과제 설명 ▸
아래에 있는 모든 행을 글자 하나 바꾸지 말고 그대로 옮겨 적으세요.

[추출된 페이지 텍스트 데이터]

----------------

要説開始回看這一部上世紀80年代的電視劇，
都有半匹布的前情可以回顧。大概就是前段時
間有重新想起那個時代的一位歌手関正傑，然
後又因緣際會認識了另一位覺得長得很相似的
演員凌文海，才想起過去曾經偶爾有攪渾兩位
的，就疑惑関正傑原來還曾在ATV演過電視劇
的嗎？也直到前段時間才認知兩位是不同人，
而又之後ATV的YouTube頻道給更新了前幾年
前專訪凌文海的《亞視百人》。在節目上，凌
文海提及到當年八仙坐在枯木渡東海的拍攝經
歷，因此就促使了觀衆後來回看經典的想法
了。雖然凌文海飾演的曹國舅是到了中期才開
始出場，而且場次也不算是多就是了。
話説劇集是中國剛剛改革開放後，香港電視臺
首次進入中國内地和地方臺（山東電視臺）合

----------------

아래 답변 ▸
要説開始回看這一部上世紀80年代的電視劇，
都有半匹布的前情可以回顧。大概就是前段時
間有重新想起那個時代的一位歌手関正傑，然
後又因緣際會認識了另一位覺得長得很相似的
演員凌文海，才想起過去曾經偶爾有攪渾兩位
的，就疑惑関正傑原來還曾在ATV演過電視劇
的嗎？也直到前段時間才認知兩位是不同人，
而又之後ATV的YouTube頻道給更新了前幾年
前專訪凌文海的《亞視百人》。在節目上，凌
文海提及到當年八仙坐在枯木渡東海的拍攝經
歷，因此就促使了觀衆後來回看經典的想法
了。雖然凌文海飾演的曹國舅是到了中期才開
始出場，而且場次也不算是多就是了。
話説劇集是中國剛剛改革開放後，香港電視臺
首次進入中國内地和地方臺（山東電視臺）合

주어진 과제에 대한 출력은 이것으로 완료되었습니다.